Starting in 2009, the reasons the media touted for causing the twenty-five declines were: concern the market had gotten ahead of itself, a world bank negative forecast, worries the recovery was not really a recovery, fears over China’s lending curbs, fears over Obama’s bank regulation plan, fears over Europe’s debt crisis, the “flash crash,” slow global growth, Libyan civil war, dire predictions of municipal bond defaults, Japan’s earthquake and nuclear spill, European debt, fear of another recession, U.S. debt downgrade, more European debt, fears European debt would cause trouble elsewhere, fiscal cliff, U.S. elections, fears over the Fed’s tapering strategy, European deflation fears, emerging market currency turmoil, Ebola virus, falling oil, strong dollar, weak corporate earnings, Greece default concerns, China stock market crash, Arab spring, North Korean nukes, Brexit and the British pound dropping, election jitters, inflation fears, rising interest rates, China slowdown, tariffs and a “trade war,” housing slowdown, an inverted yield curve, and recession fears from a global slowdown. Whew! Notice the word “fear” is used many times in that list.
Properly diversified investors who exercise patience and discipline should again prove that being resilient is better than trying to be nimble.
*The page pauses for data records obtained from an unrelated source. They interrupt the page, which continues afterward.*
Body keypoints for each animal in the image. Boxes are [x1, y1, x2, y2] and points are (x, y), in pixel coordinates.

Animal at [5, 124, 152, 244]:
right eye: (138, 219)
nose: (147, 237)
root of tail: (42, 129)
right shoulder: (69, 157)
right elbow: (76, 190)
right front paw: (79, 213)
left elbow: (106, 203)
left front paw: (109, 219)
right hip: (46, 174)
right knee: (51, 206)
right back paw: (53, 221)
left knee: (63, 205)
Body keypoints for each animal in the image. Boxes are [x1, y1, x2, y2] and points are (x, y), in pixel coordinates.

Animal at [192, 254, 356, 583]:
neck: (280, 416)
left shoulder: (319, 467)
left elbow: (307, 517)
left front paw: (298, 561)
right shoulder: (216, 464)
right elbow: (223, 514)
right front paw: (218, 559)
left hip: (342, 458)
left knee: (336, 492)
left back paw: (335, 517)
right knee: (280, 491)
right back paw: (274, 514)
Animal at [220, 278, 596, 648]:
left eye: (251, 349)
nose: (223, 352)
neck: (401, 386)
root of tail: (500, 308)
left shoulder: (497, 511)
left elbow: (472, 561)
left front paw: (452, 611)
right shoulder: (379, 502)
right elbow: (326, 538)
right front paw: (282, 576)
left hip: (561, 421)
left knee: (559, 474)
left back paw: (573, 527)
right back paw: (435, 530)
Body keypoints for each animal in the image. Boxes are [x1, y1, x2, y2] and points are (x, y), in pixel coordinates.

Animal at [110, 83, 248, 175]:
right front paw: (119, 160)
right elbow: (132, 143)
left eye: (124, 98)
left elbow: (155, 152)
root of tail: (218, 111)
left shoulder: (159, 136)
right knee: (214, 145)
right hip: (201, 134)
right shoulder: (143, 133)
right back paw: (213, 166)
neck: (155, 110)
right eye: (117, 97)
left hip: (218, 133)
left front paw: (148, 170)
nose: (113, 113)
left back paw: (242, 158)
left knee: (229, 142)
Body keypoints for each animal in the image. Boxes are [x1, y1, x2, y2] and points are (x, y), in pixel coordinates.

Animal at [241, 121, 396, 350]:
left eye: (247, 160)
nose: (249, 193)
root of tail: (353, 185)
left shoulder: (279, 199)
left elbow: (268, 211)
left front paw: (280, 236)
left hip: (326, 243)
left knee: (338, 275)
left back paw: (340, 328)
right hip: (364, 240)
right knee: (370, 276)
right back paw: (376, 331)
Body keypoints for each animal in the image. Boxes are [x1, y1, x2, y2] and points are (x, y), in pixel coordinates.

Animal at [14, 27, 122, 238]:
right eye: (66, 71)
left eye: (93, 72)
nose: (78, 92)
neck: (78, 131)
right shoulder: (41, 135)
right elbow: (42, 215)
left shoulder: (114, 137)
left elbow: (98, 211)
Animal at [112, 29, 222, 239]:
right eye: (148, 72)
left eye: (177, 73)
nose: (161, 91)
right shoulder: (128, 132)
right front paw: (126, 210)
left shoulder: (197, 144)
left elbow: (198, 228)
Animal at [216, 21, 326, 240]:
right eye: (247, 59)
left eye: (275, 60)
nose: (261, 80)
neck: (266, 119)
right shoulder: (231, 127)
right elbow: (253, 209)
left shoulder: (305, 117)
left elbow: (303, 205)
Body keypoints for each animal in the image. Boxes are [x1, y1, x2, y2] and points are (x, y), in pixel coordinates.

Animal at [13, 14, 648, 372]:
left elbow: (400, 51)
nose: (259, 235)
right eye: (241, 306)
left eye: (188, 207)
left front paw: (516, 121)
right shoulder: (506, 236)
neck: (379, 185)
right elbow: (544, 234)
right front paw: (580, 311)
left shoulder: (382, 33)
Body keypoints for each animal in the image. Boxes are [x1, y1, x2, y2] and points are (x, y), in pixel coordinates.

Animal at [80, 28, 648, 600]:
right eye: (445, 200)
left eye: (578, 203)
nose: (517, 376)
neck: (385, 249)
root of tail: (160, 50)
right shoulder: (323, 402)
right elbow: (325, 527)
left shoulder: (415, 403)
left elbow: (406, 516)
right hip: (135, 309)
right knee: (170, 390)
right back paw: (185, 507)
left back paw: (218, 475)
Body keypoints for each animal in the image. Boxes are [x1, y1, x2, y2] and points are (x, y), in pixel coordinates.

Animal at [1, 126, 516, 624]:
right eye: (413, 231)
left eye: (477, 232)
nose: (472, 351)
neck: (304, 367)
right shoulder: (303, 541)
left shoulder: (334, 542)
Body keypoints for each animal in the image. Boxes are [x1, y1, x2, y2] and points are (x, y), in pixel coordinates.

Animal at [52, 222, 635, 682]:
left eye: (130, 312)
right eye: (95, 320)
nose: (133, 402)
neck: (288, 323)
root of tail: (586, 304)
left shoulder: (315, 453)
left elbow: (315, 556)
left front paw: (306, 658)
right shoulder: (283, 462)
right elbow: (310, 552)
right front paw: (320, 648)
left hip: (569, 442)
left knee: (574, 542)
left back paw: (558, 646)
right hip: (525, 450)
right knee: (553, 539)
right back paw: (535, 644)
Properly diversified investors who exercise patience and discipline should again prove that being resilient is better than trying to be nimble. Fama and French are just the latest to demonstrate that with data.
The key task today is to reconfirm your goals. If your goals haven’t changed materially, it is unlikely you should materially change your portfolio and thus, you should recommit to your plans. This recommitment will help you act with resiliency while others stress about being nimble. Your best bet is to control your news intake and no matter the temptation, resolve to stick to your plans. For the question, “What should I do in light of the financial news?,” the answer is never to turn into a trader.
This most recent media hubbub about the yield curve is just the latest example of how news can affect mood. It can also serve as a boost to the confidence you have in your portfolio, if you choose to see it our way. Invest, don’t speculate.